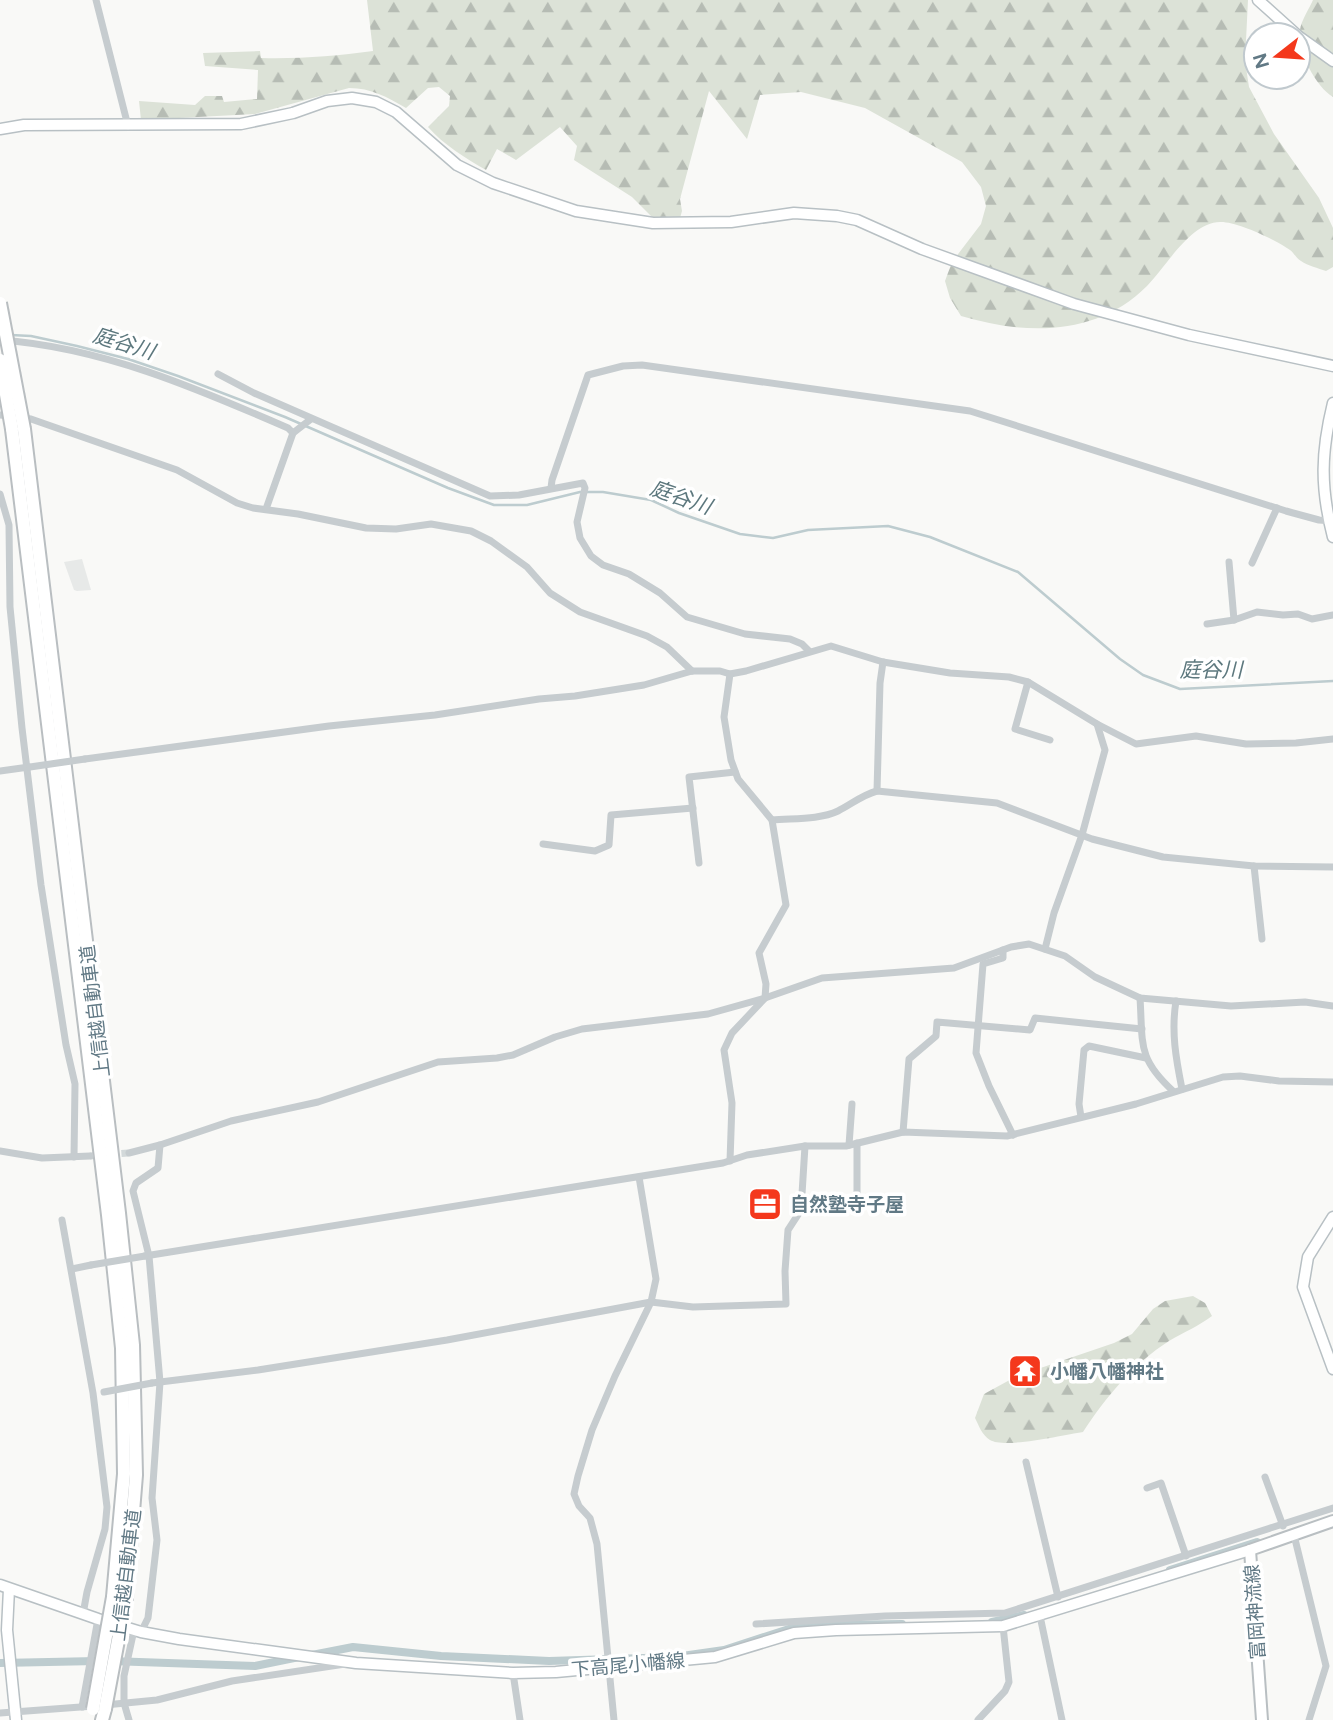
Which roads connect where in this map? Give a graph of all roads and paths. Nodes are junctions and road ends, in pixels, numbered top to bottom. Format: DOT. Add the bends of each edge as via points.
graph roads {
  1 [pos="96,0"];
  2 [pos="1258,0"];
  3 [pos="1281,21"];
  4 [pos="1312,46"];
  5 [pos="1333,61"];
  6 [pos="128,126"];
  7 [pos="0,129"];
  8 [pos="0,303"];
  9 [pos="0,340"];
  10 [pos="0,360"];
  11 [pos="1333,366"];
  12 [pos="218,374"];
  13 [pos="1333,403"];
  14 [pos="0,415"];
  15 [pos="310,419"];
  16 [pos="18,429"];
  17 [pos="293,432"];
  18 [pos="551,488"];
  19 [pos="0,494"];
  20 [pos="1277,508"];
  21 [pos="266,509"];
  22 [pos="1331,521"];
  23 [pos="1333,537"];
  24 [pos="1229,562"];
  25 [pos="1252,563"];
  26 [pos="1333,614"];
  27 [pos="1234,620"];
  28 [pos="1207,624"];
  29 [pos="808,651"];
  30 [pos="883,662"];
  31 [pos="692,671"];
  32 [pos="730,674"];
  33 [pos="1028,682"];
  34 [pos="1097,724"];
  35 [pos="1333,739"];
  36 [pos="1051,740"];
  37 [pos="28,767"];
  38 [pos="0,771"];
  39 [pos="736,772"];
  40 [pos="877,791"];
  41 [pos="693,808"];
  42 [pos="772,820"];
  43 [pos="1082,835"];
  44 [pos="543,844"];
  45 [pos="699,863"];
  46 [pos="1254,866"];
  47 [pos="1333,867"];
  48 [pos="1262,939"];
  49 [pos="1045,949"];
  50 [pos="1003,950"];
  51 [pos="765,998"];
  52 [pos="1140,998"];
  53 [pos="1176,1001"];
  54 [pos="1333,1006"];
  55 [pos="979,1026"];
  56 [pos="1142,1029"];
  57 [pos="1146,1058"];
  58 [pos="1333,1082"];
  59 [pos="1182,1089"];
  60 [pos="1173,1091"];
  61 [pos="852,1104"];
  62 [pos="1081,1117"];
  63 [pos="903,1132"];
  64 [pos="1013,1135"];
  65 [pos="853,1144"];
  66 [pos="160,1145"];
  67 [pos="805,1146"];
  68 [pos="0,1151"];
  69 [pos="129,1153"];
  70 [pos="90,1156"];
  71 [pos="74,1157"];
  72 [pos="730,1161"];
  73 [pos="639,1177"];
  74 [pos="801,1210"];
  75 [pos="1333,1217"];
  76 [pos="62,1220"];
  77 [pos="1328,1231"];
  78 [pos="147,1256"];
  79 [pos="72,1269"];
  80 [pos="650,1302"];
  81 [pos="1329,1343"];
  82 [pos="1333,1369"];
  83 [pos="156,1383"];
  84 [pos="93,1393"];
  85 [pos="1026,1462"];
  86 [pos="1265,1477"];
  87 [pos="1147,1488"];
  88 [pos="1333,1508"];
  89 [pos="1333,1521"];
  90 [pos="1283,1526"];
  91 [pos="1294,1535"];
  92 [pos="1250,1550"];
  93 [pos="1186,1556"];
  94 [pos="5,1587"];
  95 [pos="1058,1597"];
  96 [pos="83,1614"];
  97 [pos="885,1616"];
  98 [pos="1040,1616"];
  99 [pos="98,1619"];
  100 [pos="757,1624"];
  101 [pos="1003,1626"];
  102 [pos="885,1629"];
  103 [pos="137,1631"];
  104 [pos="356,1663"];
  105 [pos="610,1668"];
  106 [pos="1330,1672"];
  107 [pos="513,1673"];
  108 [pos="124,1703"];
  109 [pos="0,1713"];
  110 [pos="94,1713"];
  111 [pos="15,1716"];
  112 [pos="129,1720"];
  113 [pos="520,1720"];
  114 [pos="614,1720"];
  115 [pos="978,1720"];
  116 [pos="1062,1720"];
  117 [pos="1262,1720"];
  118 [pos="1309,1720"];
  1 -- 6 [label="street"];
  2 -- 3 [label="main road"];
  4 -- 5 [label="main road"];
  6 -- 7 [label="main road"];
  6 -- 11 [label="main road" via="241,124 352,98 396,112 457,165 493,183 576,211 673,224 794,213 837,215 1074,304"];
  8 -- 16 [label="highway, 上信越自動車道, bridge"];
  9 -- 17 [label="street" via="89,354 195,387"];
  10 -- 16 [label="highway, 上信越自動車道, bridge"];
  12 -- 15 [label="street"];
  13 -- 22 [label="main road" via="1324,440 1323,472"];
  14 -- 21 [label="street" via="31,419 82,436 177,470 237,503"];
  15 -- 17 [label="street"];
  15 -- 18 [label="street" via="490,496"];
  16 -- 110 [label="highway, 上信越自動車道, bridge" via="120,1213 133,1345 136,1475 119,1598"];
  17 -- 21 [label="street"];
  18 -- 20 [label="street" via="588,374 642,365 970,411"];
  18 -- 29 [label="street" via="583,483 577,522 580,538 603,565 660,593 687,617 745,634 790,639"];
  19 -- 37 [label="street" via="9,525 10,607"];
  20 -- 22 [label="street"];
  20 -- 25 [label="street"];
  21 -- 31 [label="street" via="366,528 431,524 471,531 527,567 550,593 580,612 647,636 667,647"];
  22 -- 23 [label="main road"];
  24 -- 27 [label="street"];
  26 -- 27 [label="street" via="1312,620 1298,614 1257,612"];
  27 -- 28 [label="street"];
  29 -- 30 [label="street" via="831,646"];
  29 -- 32 [label="street"];
  30 -- 33 [label="street"];
  30 -- 40 [label="street"];
  31 -- 32 [label="street"];
  31 -- 37 [label="street, bridge" via="644,685 575,696"];
  32 -- 39 [label="street" via="725,735"];
  33 -- 34 [label="street"];
  33 -- 36 [label="street" via="1015,729"];
  34 -- 35 [label="street" via="1136,744 1196,736 1247,744"];
  34 -- 43 [label="street" via="1105,750"];
  37 -- 38 [label="street"];
  37 -- 71 [label="street" via="41,885 75,1084"];
  39 -- 41 [label="street" via="689,777"];
  39 -- 42 [label="street"];
  40 -- 42 [label="street" via="827,814"];
  40 -- 43 [label="street" via="997,803"];
  41 -- 44 [label="street" via="611,815 608,845 595,851"];
  41 -- 45 [label="street"];
  42 -- 51 [label="street" via="786,905 759,953"];
  43 -- 46 [label="street" via="1163,857"];
  43 -- 49 [label="street"];
  46 -- 47 [label="street"];
  46 -- 48 [label="street"];
  49 -- 50 [label="street" via="1029,944"];
  49 -- 52 [label="street"];
  50 -- 51 [label="street" via="954,968 822,978"];
  50 -- 55 [label="street" via="1003,958 983,964"];
  51 -- 66 [label="street" via="708,1014 582,1029 513,1055 438,1062 318,1102 231,1121"];
  51 -- 72 [label="street" via="732,1033 724,1050 732,1103"];
  52 -- 53 [label="street"];
  52 -- 56 [label="street"];
  53 -- 54 [label="street" via="1245,1007 1305,1002"];
  53 -- 59 [label="street" via="1172,1022"];
  55 -- 56 [label="street" via="1030,1030 1035,1018"];
  55 -- 63 [label="street" via="937,1022 936,1036 909,1059"];
  55 -- 64 [label="street" via="976,1052"];
  56 -- 57 [label="street"];
  57 -- 60 [label="street" via="1155,1075"];
  57 -- 62 [label="street" via="1089,1046 1084,1050"];
  58 -- 59 [label="street" via="1240,1076"];
  59 -- 60 [label="street"];
  60 -- 62 [label="street"];
  61 -- 65 [label="street"];
  62 -- 64 [label="street"];
  63 -- 64 [label="street"];
  63 -- 65 [label="street"];
  65 -- 67 [label="street"];
  65 -- 74 [label="street" via="857,1208"];
  66 -- 69 [label="street"];
  66 -- 78 [label="street" via="158,1168 134,1187"];
  67 -- 72 [label="street"];
  67 -- 74 [label="street"];
  68 -- 71 [label="street" via="42,1158"];
  70 -- 71 [label="street"];
  72 -- 73 [label="street"];
  73 -- 78 [label="street"];
  73 -- 80 [label="street" via="655,1264"];
  74 -- 80 [label="street" via="788,1230 786,1304 693,1307"];
  75 -- 77 [label="main road"];
  76 -- 79 [label="street"];
  77 -- 81 [label="main road" via="1308,1256 1303,1287"];
  78 -- 79 [label="street, bridge"];
  78 -- 83 [label="street"];
  79 -- 84 [label="street"];
  80 -- 83 [label="street" via="447,1340"];
  80 -- 105 [label="street" via="593,1430 574,1494 590,1518 597,1544"];
  81 -- 82 [label="main road"];
  83 -- 84 [label="street, bridge"];
  83 -- 103 [label="street" via="152,1498 157,1540 148,1618"];
  84 -- 96 [label="street" via="107,1507"];
  85 -- 95 [label="street"];
  86 -- 90 [label="street"];
  87 -- 93 [label="street" via="1161,1483"];
  88 -- 90 [label="street"];
  89 -- 91 [label="main road, 富岡神流線"];
  90 -- 93 [label="street"];
  91 -- 92 [label="main road, 富岡神流線"];
  91 -- 106 [label="street"];
  92 -- 98 [label="main road, 下高尾小幡線"];
  92 -- 117 [label="main road, 富岡神流線"];
  93 -- 95 [label="street"];
  94 -- 96 [label="main road, 下高尾小幡線"];
  94 -- 111 [label="main road"];
  95 -- 97 [label="street" via="1005,1613"];
  96 -- 99 [label="main road, 下高尾小幡線"];
  97 -- 100 [label="street"];
  97 -- 102 [label="street"];
  98 -- 101 [label="main road, 下高尾小幡線"];
  98 -- 116 [label="street"];
  99 -- 103 [label="main road, 下高尾小幡線"];
  99 -- 110 [label="street"];
  101 -- 102 [label="main road, 下高尾小幡線"];
  101 -- 115 [label="street" via="1009,1682"];
  102 -- 105 [label="main road, 下高尾小幡線" via="794,1633 725,1655"];
  103 -- 104 [label="main road, 下高尾小幡線"];
  103 -- 108 [label="street" via="124,1676"];
  104 -- 107 [label="main road, 下高尾小幡線"];
  104 -- 108 [label="street"];
  105 -- 107 [label="main road, 下高尾小幡線"];
  105 -- 114 [label="street"];
  106 -- 118 [label="street"];
  107 -- 113 [label="street"];
  108 -- 110 [label="street"];
  108 -- 112 [label="street"];
  109 -- 111 [label="street"];
  110 -- 111 [label="street"];
}
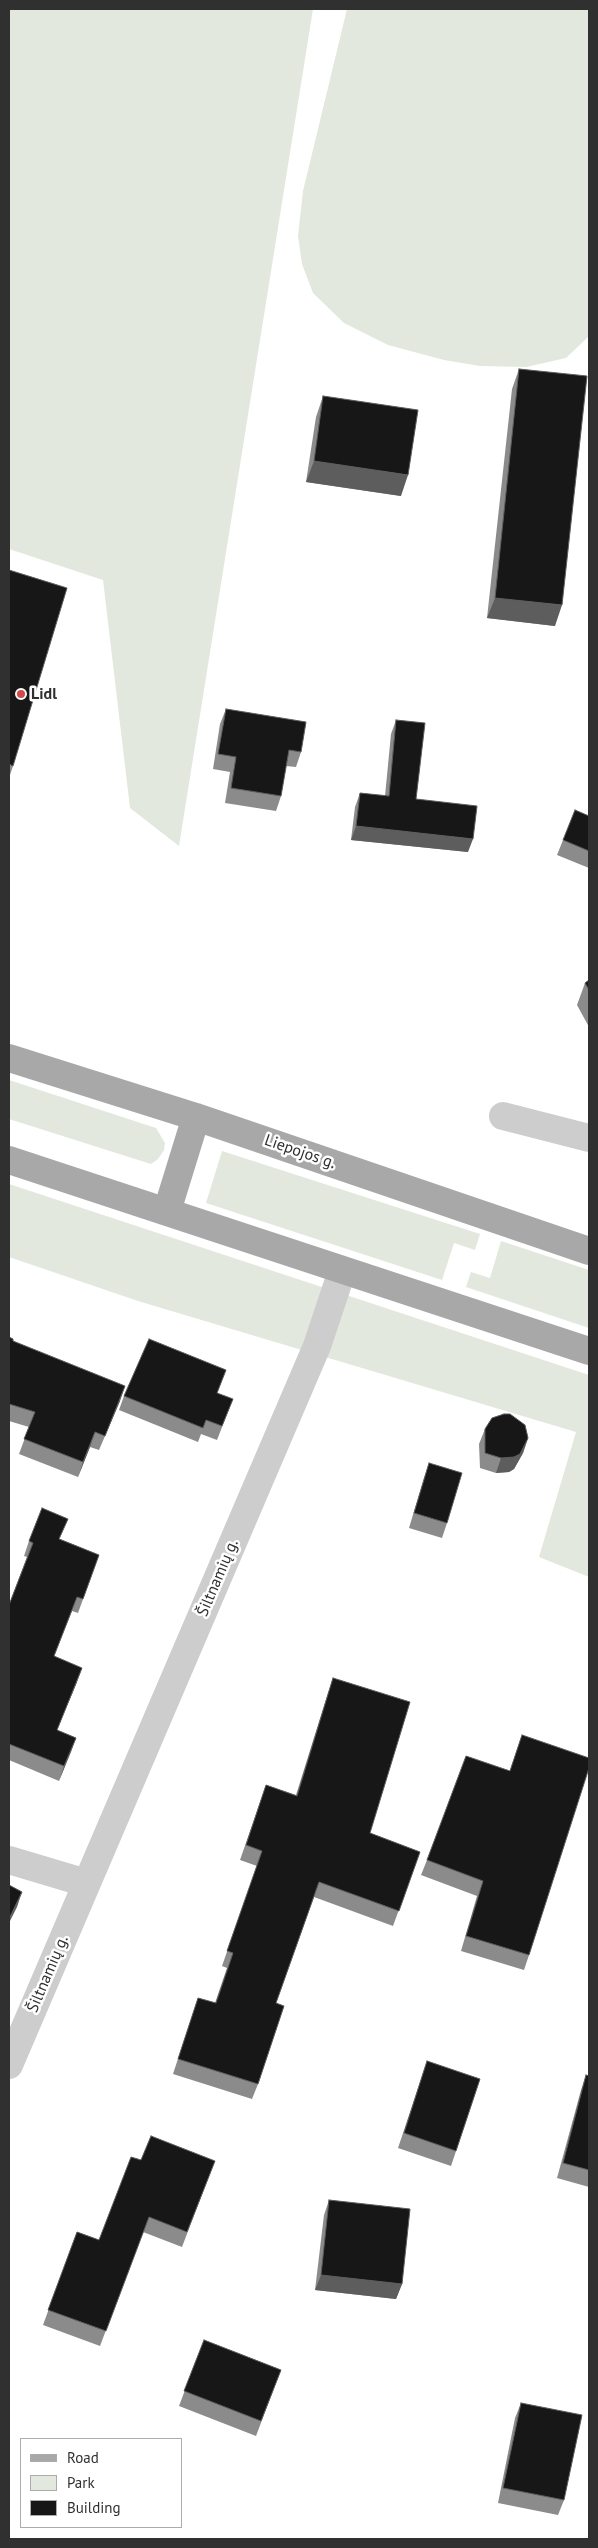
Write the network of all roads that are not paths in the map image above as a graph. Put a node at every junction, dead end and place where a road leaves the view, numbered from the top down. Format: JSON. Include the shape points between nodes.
{"nodes":[{"id":1,"x":9,"y":1058,"type":"edge"},
{"id":2,"x":503,"y":1116,"type":"dead end"},
{"id":3,"x":196,"y":1117,"type":"junction"},
{"id":4,"x":589,"y":1138,"type":"edge"},
{"id":5,"x":9,"y":1160,"type":"edge"},
{"id":6,"x":167,"y":1211,"type":"junction"},
{"id":7,"x":589,"y":1251,"type":"edge"},
{"id":8,"x":342,"y":1271,"type":"junction"},
{"id":9,"x":589,"y":1351,"type":"edge"},
{"id":10,"x":9,"y":1860,"type":"edge"},
{"id":11,"x":86,"y":1883,"type":"junction"},
{"id":12,"x":9,"y":2065,"type":"edge"}],
"edges":[{"from":1,"to":3,"type":"main road","name":"Liepojos g."},
{"from":2,"to":4,"type":"street"},
{"from":3,"to":6,"type":"main road"},
{"from":3,"to":7,"type":"main road","name":"Liepojos g."},
{"from":5,"to":6,"type":"main road"},
{"from":6,"to":8,"type":"main road"},
{"from":8,"to":9,"type":"main road"},
{"from":8,"to":11,"type":"street","name":"Šiltnamių g.","via":[[313,1355]]},
{"from":10,"to":11,"type":"street"},
{"from":11,"to":12,"type":"street","name":"Šiltnamių g."}]}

....................

### [TASK DETAILS]
Go through the entries above and count each line that contains the string "graph". Reply only with the total.

### [YOUR RESPONSE]
3